◆ Selected passage
━━━━━━━━━━━━━━━━━━━━━━━━━━━━━━

Thursday, 17 May 2007

Data-centric security is here!

I told you this day would come! But before I do the victory dance I still have to explain a little about compliance and where I am.

I've been at Complitech today, over at ExCel in London. A small-ish event, reminds me of InfoSec about 400 years ago when it was really about ideas rather than nurses in short skirts. Not that there's anything wrong with marketing, especially not in skirts, but this feels like a return to proper security, people who actually know what they're talking about, talking about it.

Note that I say security. Compliance isn't just doing network scans and getting expensive consultants to tick a box. Compliance tells us the best ways to do things. It's there to protect customers and end-users, which essentially protects the business. Guess what? That's security.

Everyone there today understood my technology, and that's NEVER happened at a trade show before. Still I had some 'interesting' conversations however. A guy who shall remain nameless (mainly because I can't remember his name) started talking to me about what he did: "I'm in security software", he said, "so I just came here to see what all the fuss was about." O...K... said my brain. "Security isn't the same business as compliance." I made my excuses and left. It's sad that some people in "security" as they call it, don't understand what they are doing.

A guy I spoke to earlier in the week, Phil Maynard, had a different view. A man with incredible credentials in storage and the connections to prove it. He never once pretended to be in security, and yet understands it with more clarity than anyone I spoke to today. We had a meeting booked for what I think we both expected to be half an hour or so whilst we swapped notes, but an hour and a half later I was still talking to him as he gently ushered me out of his office so he could attend a meeting.

━━━━━━━━━━━━━━━━━━━━━━━━━━━━━━

[Items from a data source]
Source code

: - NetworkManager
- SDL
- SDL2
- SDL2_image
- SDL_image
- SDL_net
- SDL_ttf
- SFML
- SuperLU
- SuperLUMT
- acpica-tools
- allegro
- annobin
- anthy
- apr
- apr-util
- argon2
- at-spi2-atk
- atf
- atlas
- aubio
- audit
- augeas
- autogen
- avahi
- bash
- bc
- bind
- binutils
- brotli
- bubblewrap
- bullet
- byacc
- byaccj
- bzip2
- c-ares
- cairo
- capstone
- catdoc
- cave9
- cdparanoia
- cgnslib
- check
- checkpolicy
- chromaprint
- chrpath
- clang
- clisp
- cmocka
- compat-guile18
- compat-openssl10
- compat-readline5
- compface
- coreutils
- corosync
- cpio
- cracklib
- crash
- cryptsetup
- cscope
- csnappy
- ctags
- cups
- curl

━━━━━━━━━━━━━━━━━━━━━━━━━━━━━━

Pick up the post on data-centric security and compliance after its last sentence and keep writing it in the same voice.

Storage companies like the ones Phil used to work for have been buying up security companies left right and centre of late. EMC now owns RSA, (which owns Network Intelligence). NetApp own Decru (who never return my emails :( ), IBM owns ISS, amongst others. So storage people like Phil find themselves in a world of security, and security people like me find ourselves in a world of storage. It is all very strange to us both, and to have someone knowledgeable who can tell you what you need to know is frankly a relief. I hope this is the beginning of a long and fruitful relationship.

Phil told me that the solution he was pushing - data classification - was sold on an ROI argument, saving companies from duplicated data, and in the process, tidying up their filesystem. This can save up to 30% in a typical company, and hence the ROI. However, this has a limited lifetime, "de-duping" as it is called in the industry has almost had its day and the big players are moving in on their turf. Phil is pragmatic and his company still small enough to be nimble and out-manoeuvre the big guys however. Hence their move towards compliance once de-duping is yesterday's news. Phil's company will build engines on their current offering to encrypt, compress, add integrity, etc. to the data.

You know what this sounds like? Proper DATA-CENTRIC SECURITY. I'm in heaven.

I am less interested in explaining to people the many equations around compliance and security. Besides, I'm busy, I have a dance to do.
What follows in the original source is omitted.